[Date Prev][Date Next][Thread Prev][Thread Next][Date Index][Thread Index]

Re: [Condor-users] Lazy jobs that never really start running



On 7/6/05, Horvatth Szabolcs <szabolcs@xxxxxxxxxxxxx> wrote:
> >You're transferring dagman itself? Why?
> 
> I use the default dagman_submit command and that creates a submit file that
> transfers the executable by default. At least it seems to me...

I'm no DAGMan expert (or even well informed) but the DAGMan executable
runs locally as a scheduling universe job and submits jobs which look
in almost all respects like the job would have been if you had
submitted it by hand. The execuable transferred is not DAGMan it is
your original executable albeit renamed...
 
> >condor_status reports what the *collector* says. this is always
> >delayed (or plain inaccurate if there are problems with a machine as
> >it tends to fail to report the right thing).
> 
> I see. And how can I get the *real* computer info?

condor_status -direct <name>

Though it may no longer be responding terribly well...

If you take a look at your user logs then you should see what happens
according to the individual jobs (where they get matched to etc.)

 
> >The machine may be loosing track of the shadows.
> 
> >How about the MasterLog (reports of processes dying and the like
> 
> I don't see anything like that. It looks OK.

shame...
 
> >Does a condor_reconfig do the same?
> 
> No, reconfig does not fix the problem.

right.
 
> >How about net stop condor/net start condor?
> 
> I tried that but the condor process could not be stopped (thats why I had to restart
> the machine). I was kinda surprised that the jobs went along nicely, except a DAG job
> that "forgot" to submit its child tasks after it completed.

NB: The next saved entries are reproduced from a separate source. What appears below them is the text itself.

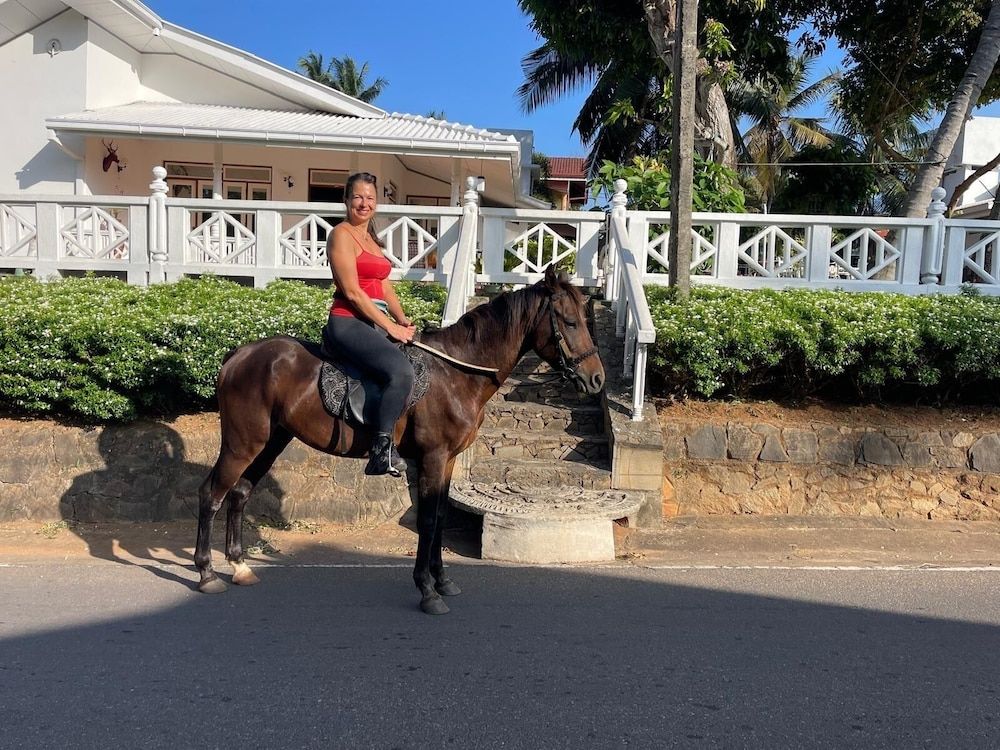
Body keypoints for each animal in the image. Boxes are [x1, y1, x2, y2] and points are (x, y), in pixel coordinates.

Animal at [194, 266, 606, 614]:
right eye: (570, 322)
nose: (597, 379)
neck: (457, 373)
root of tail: (238, 355)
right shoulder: (432, 458)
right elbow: (427, 520)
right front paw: (426, 590)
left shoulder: (448, 461)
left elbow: (440, 516)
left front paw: (443, 581)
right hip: (243, 442)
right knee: (212, 494)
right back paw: (207, 573)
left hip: (270, 442)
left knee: (239, 493)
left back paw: (239, 566)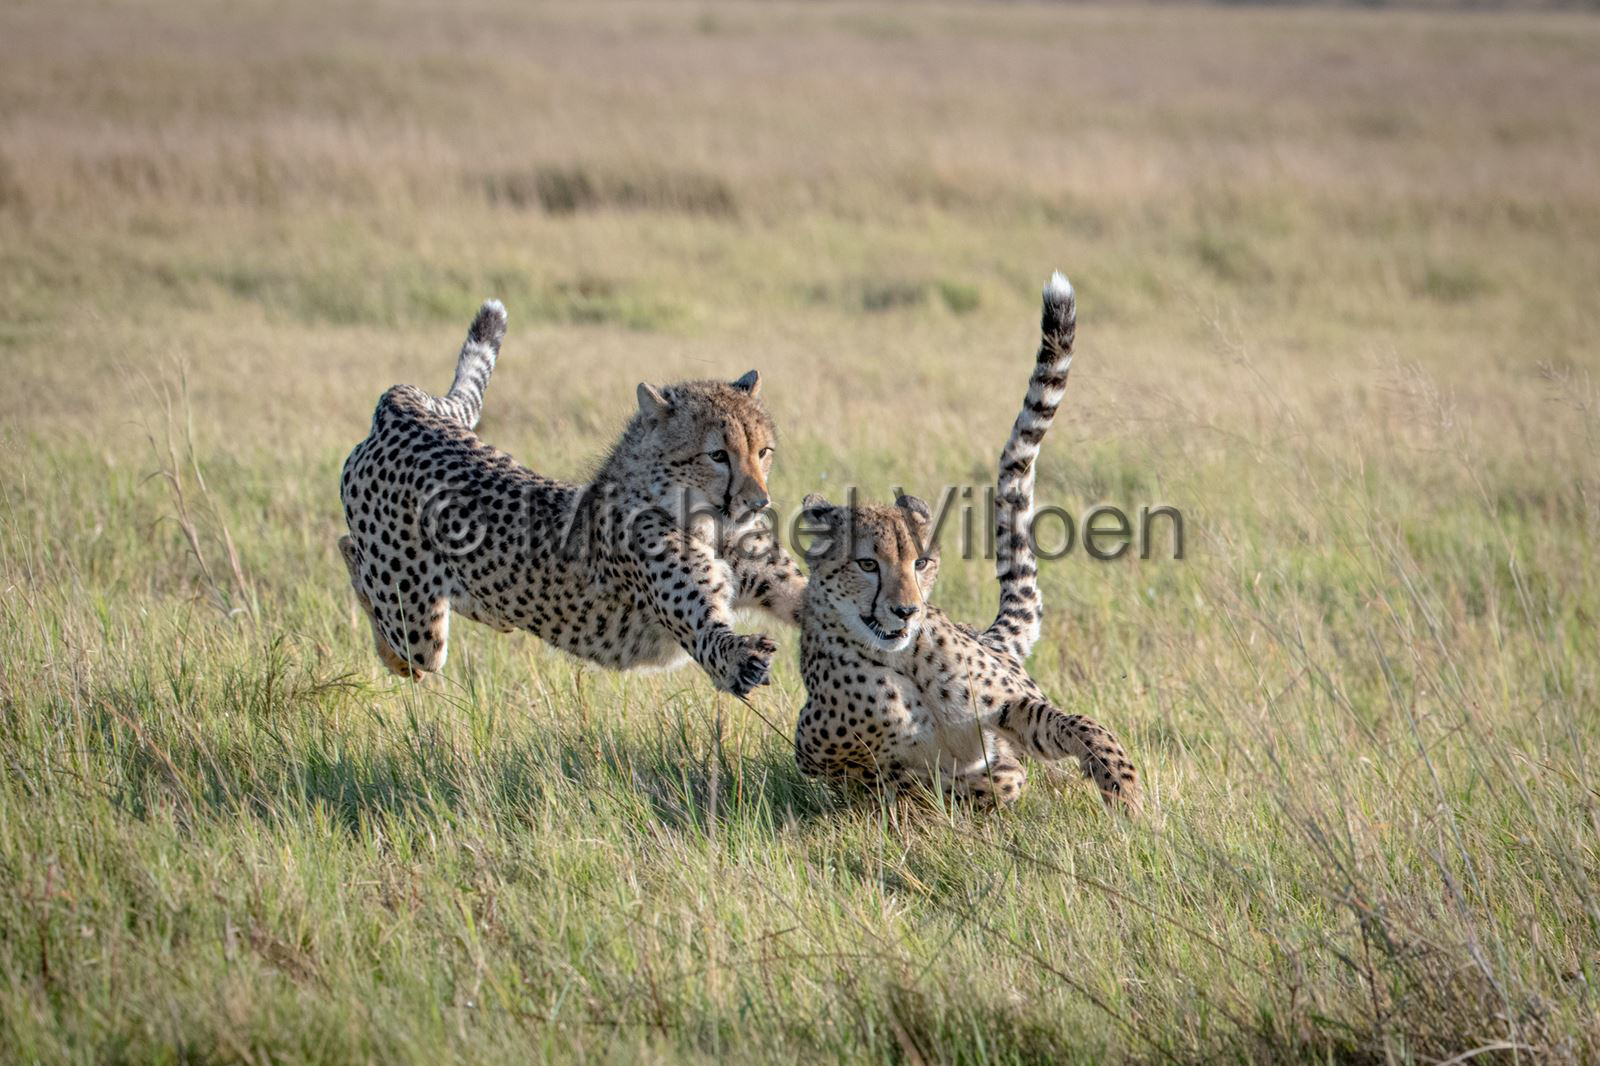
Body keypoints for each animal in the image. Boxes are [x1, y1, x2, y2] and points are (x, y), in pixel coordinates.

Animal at [338, 299, 806, 696]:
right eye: (717, 455)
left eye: (763, 452)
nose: (759, 503)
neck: (704, 521)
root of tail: (403, 408)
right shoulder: (696, 625)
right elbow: (716, 641)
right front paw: (745, 657)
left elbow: (809, 595)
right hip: (415, 620)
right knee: (360, 568)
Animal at [793, 273, 1141, 813]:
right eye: (868, 565)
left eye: (921, 563)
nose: (907, 611)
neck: (903, 661)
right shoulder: (814, 748)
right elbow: (896, 777)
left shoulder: (1007, 707)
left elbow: (1072, 724)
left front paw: (1122, 783)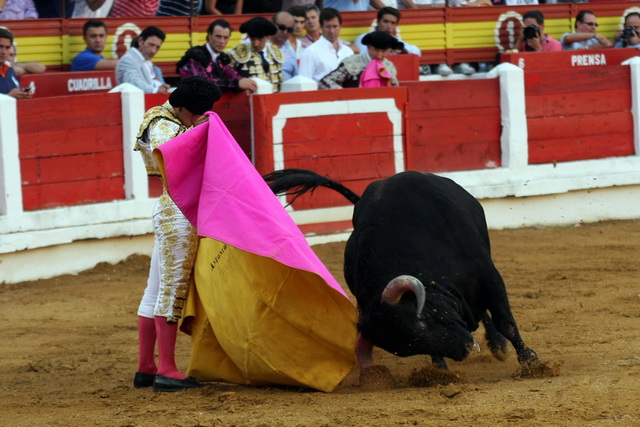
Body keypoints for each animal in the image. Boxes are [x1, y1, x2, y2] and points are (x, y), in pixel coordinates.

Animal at [264, 170, 540, 372]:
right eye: (409, 347)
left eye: (422, 321)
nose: (464, 348)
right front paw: (440, 372)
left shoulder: (487, 273)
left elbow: (506, 322)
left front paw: (531, 361)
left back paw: (500, 346)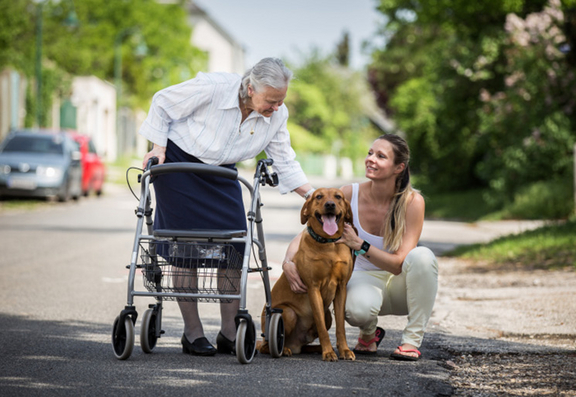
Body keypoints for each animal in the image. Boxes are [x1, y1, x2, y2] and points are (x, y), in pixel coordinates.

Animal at [260, 187, 356, 360]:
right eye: (319, 196)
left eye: (338, 196)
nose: (330, 204)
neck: (329, 244)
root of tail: (295, 345)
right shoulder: (313, 288)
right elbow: (321, 326)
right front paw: (328, 352)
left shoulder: (341, 288)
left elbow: (341, 326)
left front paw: (344, 350)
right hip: (287, 313)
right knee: (265, 346)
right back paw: (283, 349)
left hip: (328, 315)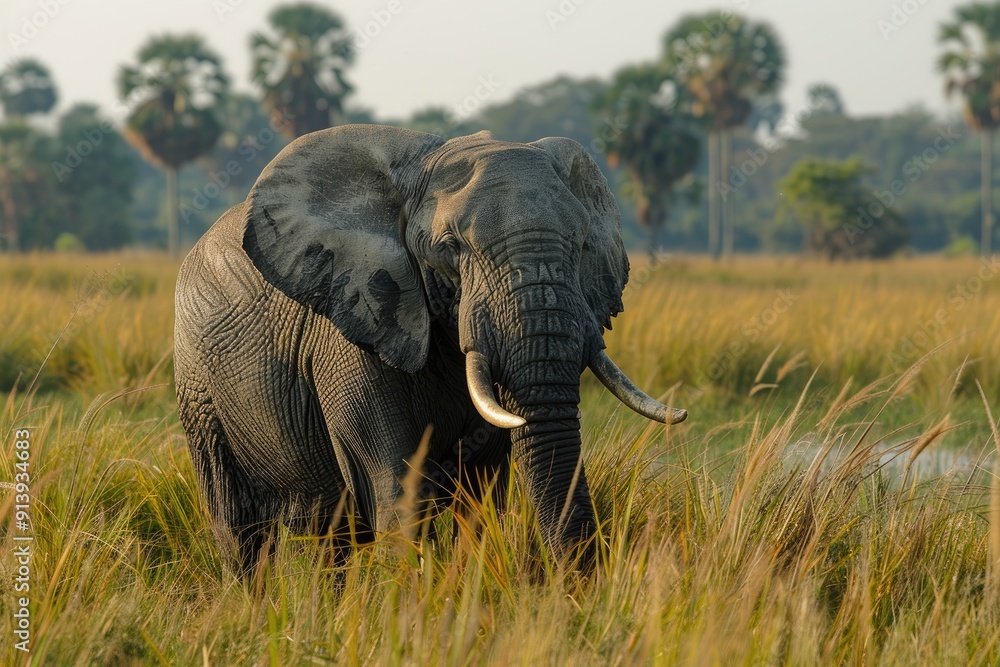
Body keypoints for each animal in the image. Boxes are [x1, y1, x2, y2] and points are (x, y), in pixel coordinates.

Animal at [173, 124, 687, 574]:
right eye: (451, 247)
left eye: (581, 245)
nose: (576, 591)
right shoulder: (352, 332)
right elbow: (395, 489)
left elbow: (482, 496)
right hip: (199, 393)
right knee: (238, 529)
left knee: (331, 541)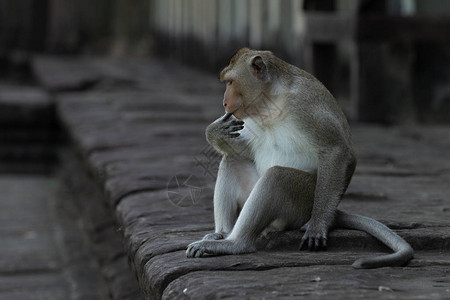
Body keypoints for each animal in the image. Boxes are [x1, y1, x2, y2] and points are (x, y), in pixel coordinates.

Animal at [185, 48, 414, 268]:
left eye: (230, 82)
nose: (224, 103)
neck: (272, 98)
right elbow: (246, 152)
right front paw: (214, 131)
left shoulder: (304, 105)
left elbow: (338, 151)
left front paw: (318, 224)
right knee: (232, 160)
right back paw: (222, 234)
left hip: (301, 205)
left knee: (277, 177)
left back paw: (234, 243)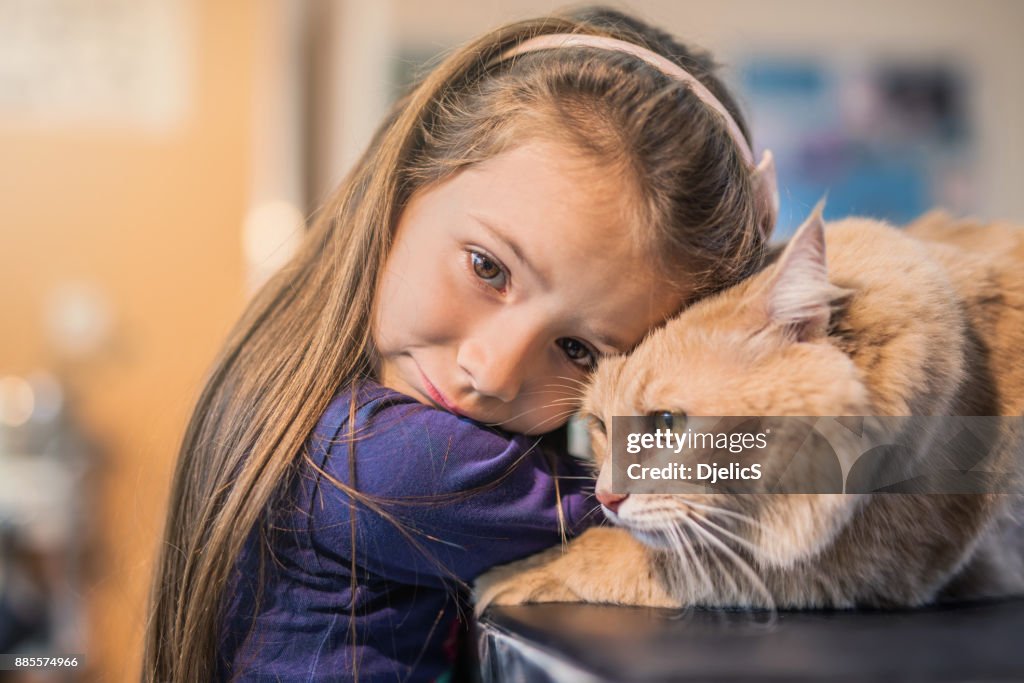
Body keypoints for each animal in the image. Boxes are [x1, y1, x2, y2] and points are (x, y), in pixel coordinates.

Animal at [475, 206, 1024, 610]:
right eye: (599, 427)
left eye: (668, 423)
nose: (606, 498)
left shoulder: (862, 560)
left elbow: (628, 555)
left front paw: (513, 574)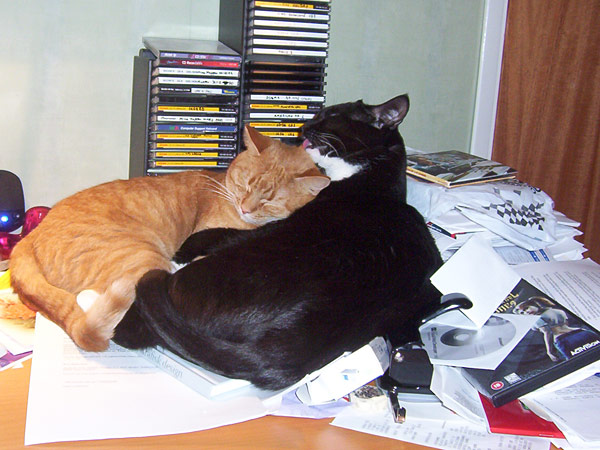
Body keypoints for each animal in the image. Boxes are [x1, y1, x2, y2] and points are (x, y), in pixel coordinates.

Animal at [112, 94, 444, 390]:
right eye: (320, 112)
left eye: (333, 114)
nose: (306, 124)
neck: (375, 176)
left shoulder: (271, 224)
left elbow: (218, 233)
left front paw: (186, 247)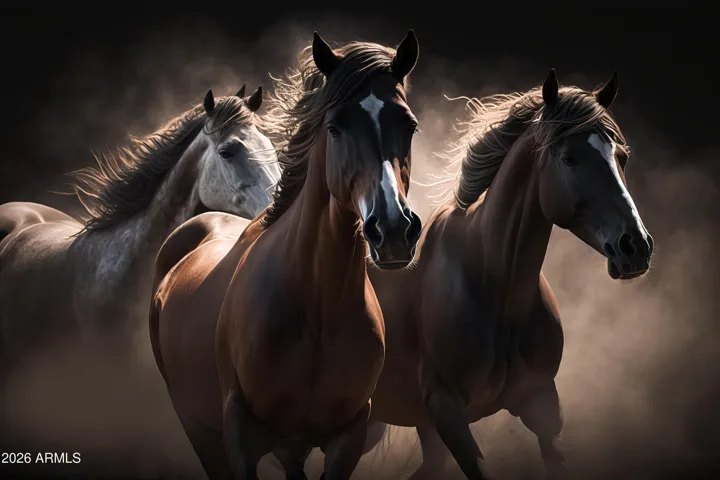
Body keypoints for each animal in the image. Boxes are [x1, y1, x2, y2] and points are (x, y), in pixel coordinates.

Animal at [150, 30, 422, 479]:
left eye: (410, 125)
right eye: (334, 127)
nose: (395, 230)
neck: (318, 311)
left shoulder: (349, 436)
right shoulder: (240, 434)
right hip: (197, 427)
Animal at [359, 70, 655, 479]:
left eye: (621, 157)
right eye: (569, 158)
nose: (635, 247)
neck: (496, 290)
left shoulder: (542, 405)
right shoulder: (447, 411)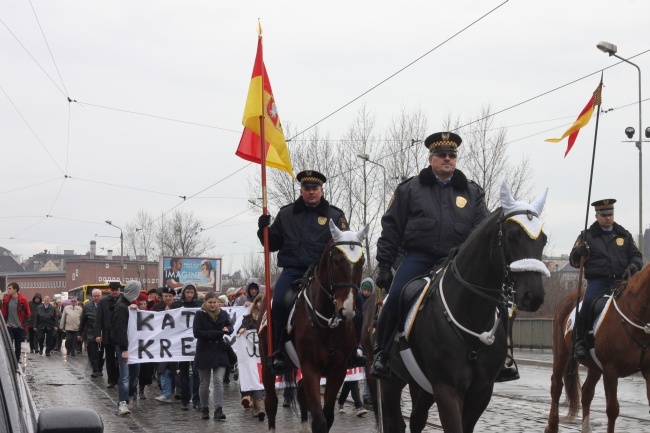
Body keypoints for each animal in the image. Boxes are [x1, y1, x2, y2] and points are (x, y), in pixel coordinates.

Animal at [260, 221, 370, 430]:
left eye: (361, 262)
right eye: (336, 261)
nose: (347, 310)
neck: (329, 323)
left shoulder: (338, 370)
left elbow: (328, 416)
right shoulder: (311, 368)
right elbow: (319, 420)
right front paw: (264, 224)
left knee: (301, 393)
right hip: (267, 363)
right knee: (271, 403)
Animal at [364, 183, 548, 432]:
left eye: (543, 240)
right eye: (512, 236)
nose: (533, 296)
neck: (470, 314)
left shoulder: (481, 392)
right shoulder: (447, 390)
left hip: (421, 386)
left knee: (416, 419)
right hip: (390, 382)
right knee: (396, 422)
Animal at [540, 264, 648, 432]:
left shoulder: (647, 370)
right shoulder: (611, 370)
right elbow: (612, 410)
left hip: (594, 366)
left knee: (586, 392)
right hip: (561, 353)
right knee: (556, 386)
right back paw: (552, 425)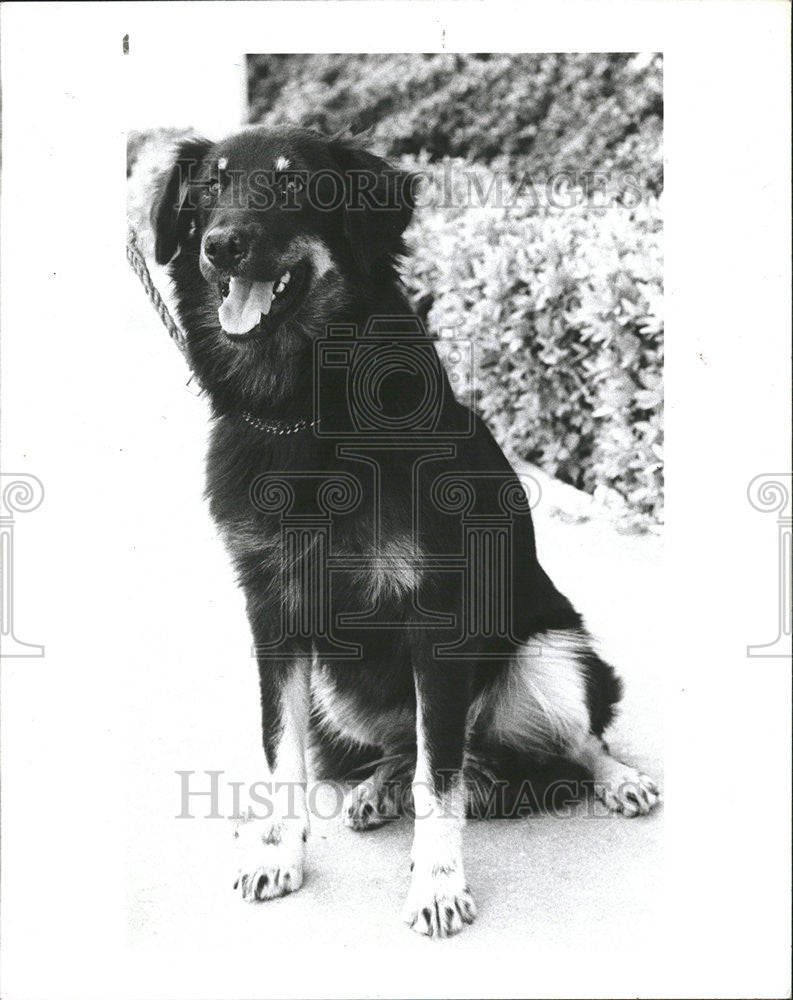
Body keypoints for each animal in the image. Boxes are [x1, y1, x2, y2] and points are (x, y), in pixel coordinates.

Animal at [152, 125, 660, 936]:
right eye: (209, 186)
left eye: (295, 185)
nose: (220, 246)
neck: (310, 411)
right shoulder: (273, 616)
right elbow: (281, 753)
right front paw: (277, 851)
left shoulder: (436, 621)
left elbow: (438, 781)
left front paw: (436, 883)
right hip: (337, 696)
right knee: (400, 746)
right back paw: (375, 788)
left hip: (551, 654)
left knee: (573, 738)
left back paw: (617, 777)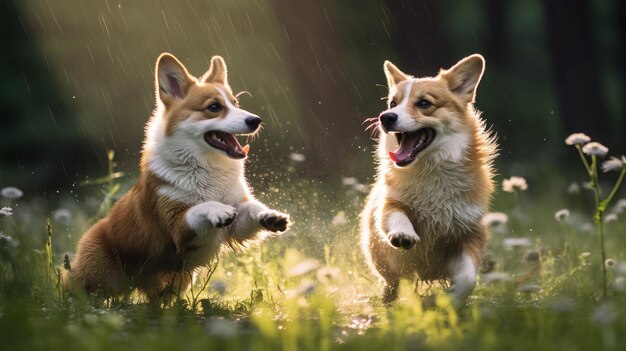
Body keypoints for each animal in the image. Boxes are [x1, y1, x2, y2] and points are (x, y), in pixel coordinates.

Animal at [64, 53, 288, 304]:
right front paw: (217, 209)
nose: (256, 120)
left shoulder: (236, 223)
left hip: (179, 281)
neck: (206, 167)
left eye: (236, 104)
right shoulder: (177, 226)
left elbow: (251, 209)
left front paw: (270, 215)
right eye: (214, 107)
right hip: (96, 274)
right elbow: (199, 207)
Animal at [358, 54, 494, 308]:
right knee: (391, 285)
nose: (385, 117)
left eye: (423, 103)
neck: (432, 169)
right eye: (392, 104)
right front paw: (404, 235)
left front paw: (453, 299)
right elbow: (397, 216)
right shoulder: (389, 205)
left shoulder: (470, 232)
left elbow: (468, 277)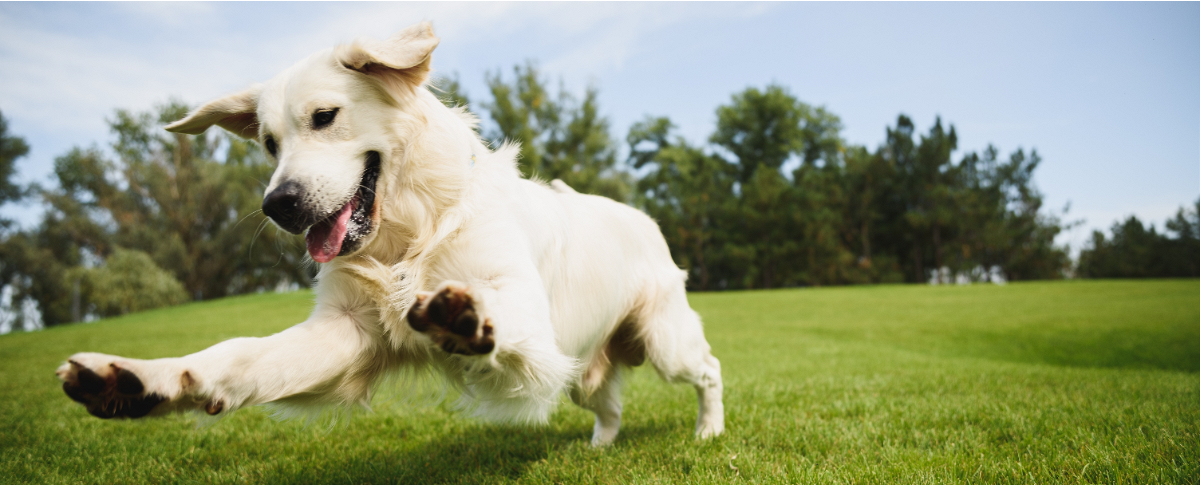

This happens sometimes when shadows go awol. You can deal with it
without a reboot in most cases by using task manager. Finding the
condor_master and using kill process tree. That should nail it.

Every time I have had to do this for one of my users it was down to:
1) An issue with the machine (running out of disk on a drive or out of memory)
2) Too many jobs running at once - I limited it to 100 (we have well
over 100 nodes)
3) Using some older 2.7.x dev version (had some serious performance
bugs - see posts passim by myself and Ian Chesal)

After sorting the above 3 things I never had any issues again..

> ---
> To: szabolcs.horvatth@xxxxxxxxxxxxxxxxx
> From: SYSTEM@snoopy
> Subject: [Condor] Problem
> 
> This is an automated email from the Condor system
> on machine "snoopy.digicpictures.local".  Do not reply.

is snoopy your local machine with the schedd on it?
 
> "C:\Condor/bin/condor_schedd.exe" on "snoopy.digicpictures.local" died due to exception ACCESS_VIOLATION.

<snip>

You may wish to submit that with a description to the admin
condor-admin@xxxxxxxxxxx mailbox.

Though I think you may find this is a machine issue...
Have you tried 6.6.10 instead (assuming you don't absolutely require
the features in the 6.7 series)
Have you tried placing the submitter on a seperate machine

Matt